Der Autor und der Redakteur überlegten, wie man einen Haluter als Element in die Handlung einbringen könnte und wie man es schaffen könnte, eine Zeitreise mit allem zu verbinden. Die Konzepte, die sie erarbeiteten, klangen spannend – und Ende des Jahres 2003 stand ein Konzept, mit dem man arbeiten konnte. Jetzt musste es nur noch den Kollegen bei Heyne gefallen, deren Vertriebsleute sollten die zu schreibenden Romane dann ja schließlich verkaufen.

Frank formulierte ein knappes Arbeitspapier, das gerade mal zwei Seiten umfasste. Es stellte klar, welche Handlung wir erzählen wollten und wer die einzelnen Romane schreiben könnte. Vor allem griff es auch einige Marketing-Aspekte auf. Frank und ich stimmten uns ab, besprachen einige weitere Details und waren uns dann einig, dass das Konzept im Buchhandel gut funktionieren müsste.

Am 13. Januar 2004 fuhr ich nach München. In den Räumen des Heyne-Verlages, unweit des Bahnhofs gelegen, besprach ich mit Sascha Mamczak, dem zuständigen Lektor für Science Fiction und Fantasy, die nächste Taschenbuchstaffel. Wir waren uns grundsätzlich einig, dass wir eine dritte Staffel machen wollten; immerhin hatten sich die Taschenbücher der »Andromeda«- und der »Odyssee«-Staffel sehr gut verkauft.

Auch das inhaltliche Konzept, das Frank formuliert hatte, fand Sascha Mamczak prinzipiell gut. Den Titel mochte er, allerdings hätte er gern einen »allgemeineren Titel«. Er fände beispielsweise »Exodus« sehr ansprechend; damit könnte man auch Leser erreichen, die keine Ahnung von PERRY RHODAN hätten. Ich argumentierte damit, dass die neue Heyne-Staffel »rhodanischer« klingen müsse, damit wir die PR-Fans besser erreichen können. Dieses Argument klang wohl überzeugend.

Für den ersten Roman wünschte sich der Heyne-Lektor einen stärkeren »Begin With A Bang«, wie er es nannte. Ihm hatte der erste Band von »Odysseee« nicht gefallen; dieser war ihm zu langsam gewesen. Man habe doch da gleich mit der Landung in der Zukunft beginnen müssen.

»Wir brauchen ein großes tragendes Geheimnis, das für alle sechs Bände gilt und die Leser stärker bei der Stange hält«, war eine seiner zentralen Forderungen.
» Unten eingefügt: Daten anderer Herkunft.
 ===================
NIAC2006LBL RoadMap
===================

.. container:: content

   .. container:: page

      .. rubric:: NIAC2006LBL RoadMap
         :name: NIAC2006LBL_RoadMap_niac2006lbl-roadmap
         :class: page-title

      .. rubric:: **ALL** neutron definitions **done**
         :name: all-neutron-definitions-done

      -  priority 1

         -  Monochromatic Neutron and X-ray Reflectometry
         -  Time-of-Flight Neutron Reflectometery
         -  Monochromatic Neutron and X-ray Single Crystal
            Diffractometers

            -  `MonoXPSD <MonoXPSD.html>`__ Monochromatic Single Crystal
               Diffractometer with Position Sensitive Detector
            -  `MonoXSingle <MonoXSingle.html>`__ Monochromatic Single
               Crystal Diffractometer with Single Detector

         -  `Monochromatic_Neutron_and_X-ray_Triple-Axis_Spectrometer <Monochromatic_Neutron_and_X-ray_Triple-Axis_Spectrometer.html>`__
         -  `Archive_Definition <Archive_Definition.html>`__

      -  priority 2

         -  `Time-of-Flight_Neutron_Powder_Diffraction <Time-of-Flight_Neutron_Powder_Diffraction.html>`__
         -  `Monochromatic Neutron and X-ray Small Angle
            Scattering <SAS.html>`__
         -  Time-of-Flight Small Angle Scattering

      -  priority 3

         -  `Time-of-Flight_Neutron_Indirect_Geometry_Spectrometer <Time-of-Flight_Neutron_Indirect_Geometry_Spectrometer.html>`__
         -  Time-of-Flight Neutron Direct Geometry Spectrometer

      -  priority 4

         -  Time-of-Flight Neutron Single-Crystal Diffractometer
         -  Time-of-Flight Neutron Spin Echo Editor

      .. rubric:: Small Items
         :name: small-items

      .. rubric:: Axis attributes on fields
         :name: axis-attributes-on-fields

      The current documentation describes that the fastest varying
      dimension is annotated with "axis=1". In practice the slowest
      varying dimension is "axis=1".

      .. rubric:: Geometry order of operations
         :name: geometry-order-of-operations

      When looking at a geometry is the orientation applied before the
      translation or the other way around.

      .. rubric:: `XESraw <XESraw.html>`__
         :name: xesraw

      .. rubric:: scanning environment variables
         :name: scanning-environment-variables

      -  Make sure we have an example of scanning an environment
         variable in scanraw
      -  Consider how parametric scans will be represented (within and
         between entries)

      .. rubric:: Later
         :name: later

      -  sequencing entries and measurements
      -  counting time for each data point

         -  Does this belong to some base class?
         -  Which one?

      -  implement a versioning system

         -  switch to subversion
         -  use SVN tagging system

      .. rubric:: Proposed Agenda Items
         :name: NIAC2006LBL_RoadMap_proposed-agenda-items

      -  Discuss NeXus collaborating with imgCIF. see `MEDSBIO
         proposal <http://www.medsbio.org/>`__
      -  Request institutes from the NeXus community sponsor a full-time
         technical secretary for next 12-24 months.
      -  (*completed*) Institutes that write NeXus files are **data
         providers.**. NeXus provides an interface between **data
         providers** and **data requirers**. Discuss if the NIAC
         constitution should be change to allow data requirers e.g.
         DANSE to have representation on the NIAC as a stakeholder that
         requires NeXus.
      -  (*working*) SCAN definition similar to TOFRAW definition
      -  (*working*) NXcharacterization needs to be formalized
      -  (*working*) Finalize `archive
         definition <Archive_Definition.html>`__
Ich war mir sicher, dass die Konzepte von Frank und Hubert hierfür ideal waren. Immerhin konnte der Kollege von Heyne mit den Titeln richtig gut leben.
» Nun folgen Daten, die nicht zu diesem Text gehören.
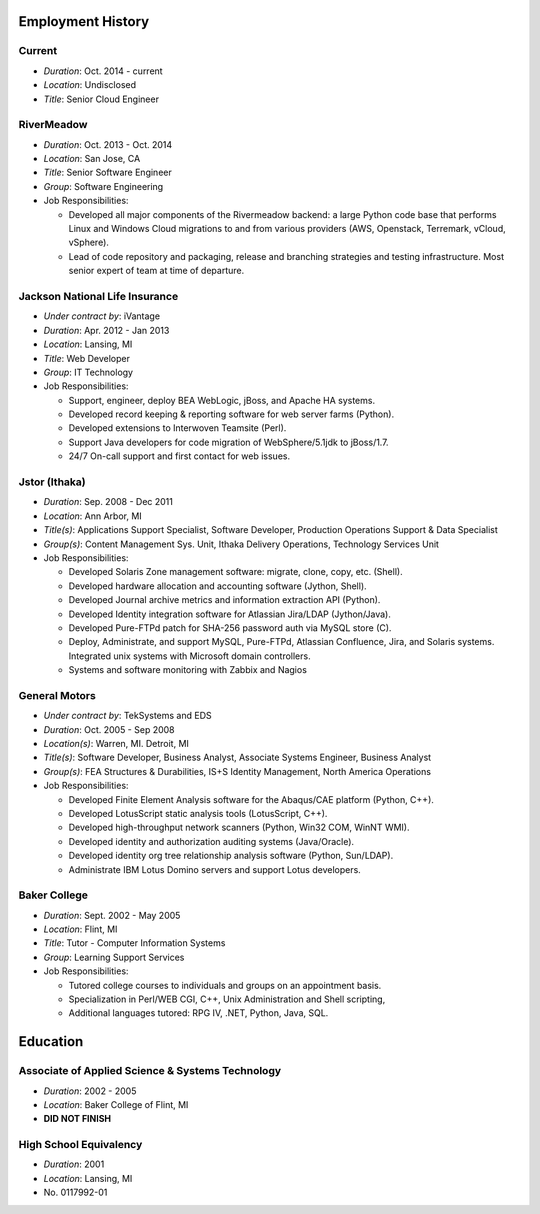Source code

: Employment History
==================

Current
-------
- *Duration*: Oct. 2014 - current
- *Location*: Undisclosed
- *Title*: Senior Cloud Engineer

RiverMeadow
-----------

- *Duration*: Oct. 2013 - Oct. 2014
- *Location*: San Jose, CA
- *Title*: Senior Software Engineer
- *Group*: Software Engineering
- Job Responsibilities:

  - Developed all major components of the Rivermeadow backend: a large Python code base that performs Linux and Windows Cloud migrations to and from various providers (AWS, Openstack, Terremark, vCloud, vSphere).
  - Lead of code repository and packaging, release and branching strategies and testing infrastructure. Most senior expert of team at time of departure.

Jackson National Life Insurance
-------------------------------

- *Under contract by*: iVantage
- *Duration*: Apr. 2012 - Jan 2013
- *Location*: Lansing, MI
- *Title*: Web Developer
- *Group*: IT Technology
- Job Responsibilities:

  - Support, engineer, deploy BEA WebLogic, jBoss, and Apache HA systems.
  - Developed record keeping & reporting software for web server farms (Python).
  - Developed extensions to Interwoven Teamsite (Perl).
  - Support Java developers for code migration of WebSphere/5.1jdk to jBoss/1.7.
  - 24/7 On-call support and first contact for web issues.

Jstor (Ithaka)
--------------

- *Duration*: Sep. 2008 - Dec 2011
- *Location*: Ann Arbor, MI
- *Title(s)*: Applications Support Specialist, Software Developer, Production Operations Support & Data Specialist
- *Group(s)*: Content Management Sys. Unit, Ithaka Delivery Operations, Technology Services Unit
- Job Responsibilities:

  - Developed Solaris Zone management software: migrate, clone, copy, etc. (Shell).
  - Developed hardware allocation and accounting software (Jython, Shell).
  - Developed Journal archive metrics and information extraction API (Python).
  - Developed Identity integration software for Atlassian Jira/LDAP (Jython/Java).
  - Developed Pure-FTPd patch for SHA-256 password auth via MySQL store (C).
  - Deploy, Administrate, and support MySQL, Pure-FTPd, Atlassian Confluence, Jira, and Solaris systems. Integrated unix systems with Microsoft domain controllers.
  - Systems and software monitoring with Zabbix and Nagios

General Motors
--------------

- *Under contract by*: TekSystems and EDS
- *Duration*: Oct. 2005 - Sep 2008
- *Location(s)*: Warren, MI. Detroit, MI
- *Title(s)*: Software Developer, Business Analyst, Associate Systems Engineer, Business Analyst
- *Group(s)*: FEA Structures & Durabilities, IS+S Identity Management, North America Operations
- Job Responsibilities:

  - Developed Finite Element Analysis software for the Abaqus/CAE platform (Python, C++).
  - Developed LotusScript static analysis tools (LotusScript, C++).
  - Developed high-throughput network scanners (Python, Win32 COM, WinNT WMI).
  - Developed identity and authorization auditing systems (Java/Oracle).
  - Developed identity org tree relationship analysis software (Python, Sun/LDAP).
  - Administrate IBM Lotus Domino servers and support Lotus developers.

Baker College
-------------

- *Duration*: Sept. 2002 - May 2005
- *Location*: Flint, MI
- *Title*: Tutor - Computer Information Systems
- *Group*: Learning Support Services
- Job Responsibilities:

  - Tutored college courses to individuals and groups on an appointment basis.
  - Specialization in Perl/WEB CGI, C++, Unix Administration and Shell scripting,
  - Additional languages tutored: RPG IV, .NET, Python, Java, SQL.

Education
=========

Associate of Applied Science & Systems Technology
-------------------------------------------------

- *Duration*: 2002 - 2005
- *Location*: Baker College of Flint, MI
- **DID NOT FINISH**

High School Equivalency
-----------------------

- *Duration*: 2001
- *Location*: Lansing, MI
- No. 0117992-01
Als Illustrator für die Titelbilder wollte er erneut Oliver Scholl einsetzen. Damit dieser mit der Arbeit beginnen konnte, benötige er bis Ende Januar 2004 ein »ausgereiftes Konzept mit fertig stehenden Titeln«, um loslegen zu können.
Als ich an diesem Tag von München zurück nach Karlsruhe fuhr, hatte ich den Kopf voll mit neuen Überlegungen und Plänen. Ich war mir sicher, dass wir einen schönen »Sechsteiler« hinbekommen würden, und war sehr zufrieden mit dem bisherigen Verlauf unserer Vorarbeiten ...

1 Kommentar:

J. hat gesagt…

M.E. ist Lemuria mit das Beste was es im Perryversum gibt. Es ist eine der ganz wenigen Geschichte wo eine Zeitreise einen Sinn ergibt. Es war wirklich ein perfektes Szenario mit der perfekten Autorencrew. Kein Einzelband fällt ab, alle Autoren agieren auf hohem Niveau. Rundum gelungen!!